Stephanie Barr said...

I agree there isn't one way of raising a child. The problem, in my opinion, with this method is it isn't really about the child at all, but about control. Sure, I can browbeat my kids to "excel" but then what will they do when they grow up? Live next door and ask my opinion about everything? Be unable to decide or pursue anything on their own? Not even know what they want for themselves?

No thanks. In my opinion, a measure of independence is essential for any child to grow into a fully functioning adult. Not all independence and certainly not complete indulgence, but some measure of individuality.

The tearing down of a child's psyche, including calling them garbage or frequent rejection strikes me as self-serving, classic brainwashing/mind control. I won't do it.

Having high expectations is great. Better to encourage your child to expect it from his or herself, however, than only working to please an outside audience.

Plus, hey, you only get to be a kid once. Perhaps a little happiness isn't uncalled for.

At least, that's how I see it.

Lauren said...

One of my daughters was upset at the NO I gave her the other day after answering her question. She asked why I said No. I told her, as we all filed into the house, "because I am a tiger mother"! Though she could not possibly understand why I said that, I thought to myself, right, I could never be that kind of a mother and am thankful my children will never have to suffer what hers have surely suffer through.

Sadia said...

The reactions to this book have been a fascinating cultural phenomenon, not least for how America sees itself. I grew up in an "Eastern" country (Bangladesh), where parents are FAR more permissive with young children than the average American parent. Tantrums are smiled upon, rude manners and hitting accepted, until a child reaches school. They are then expected to be perfect mini-adults and obey their parents completely. Eventually (for the most part) parents will select their child's mate, and the cycle continues.

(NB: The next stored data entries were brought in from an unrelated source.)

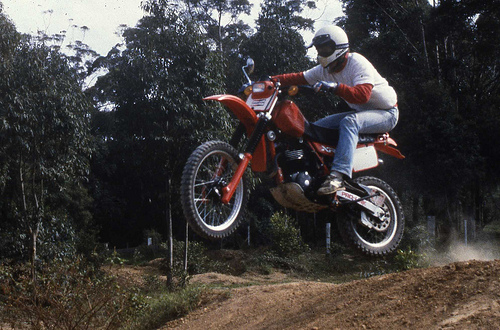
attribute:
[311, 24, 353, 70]
helmet — white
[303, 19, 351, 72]
helmet — white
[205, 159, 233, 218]
tire — bike's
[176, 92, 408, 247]
bike — red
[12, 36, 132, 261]
branch — of tree, with leaves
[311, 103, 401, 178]
jeans — blue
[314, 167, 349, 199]
foot — person's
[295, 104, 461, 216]
jeans — light blue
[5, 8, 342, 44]
sky — at daytime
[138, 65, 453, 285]
bike. — for dirt 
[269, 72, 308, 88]
sleeve — red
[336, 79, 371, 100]
sleeve — red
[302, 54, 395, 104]
shirt — white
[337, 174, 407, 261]
rear wheel — the rear 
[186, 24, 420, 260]
bike — red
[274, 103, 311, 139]
tank — for gas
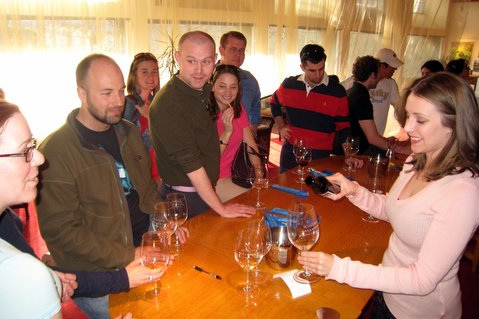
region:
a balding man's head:
[71, 52, 129, 123]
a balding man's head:
[167, 29, 213, 83]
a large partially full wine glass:
[140, 229, 175, 302]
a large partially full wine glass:
[151, 200, 177, 248]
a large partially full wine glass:
[165, 190, 191, 252]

It's been interesting to see how Chua puts things in terms of East and West. It's not that simple.

Holly G said...

I just read the excerpt from her book that was published in the WallStreet Journal. I had much the same reaction as most of the other commenters here. Furthermore, I was one of those kids whose parents never responded to an A- with anything but, "If you could get an A-, why couldn't you get an A?" That was not very effective. It never ever motivated me to try to get that A. In fact, it often had the opposite effect.
The other point Ms. Chua made that really got under my skin was that apparently Chinese mothers can "get away with" calling their children things like stupid and fat. I'd like to know what she means by "get away with" it. As for me, I know that calling me stupid and and fat will never make me want to become smarter and thinner. It may, however, make me want to deceive you into eating food with many more calories than you think are actually in said food. ;)
I will never be a "Tiger Mom." I will have high, but realistic expectations. I will put love above all else with my children. And I'm sure I'll make lots of parenting mistakes. But calling my child "garbage" will never be one of them.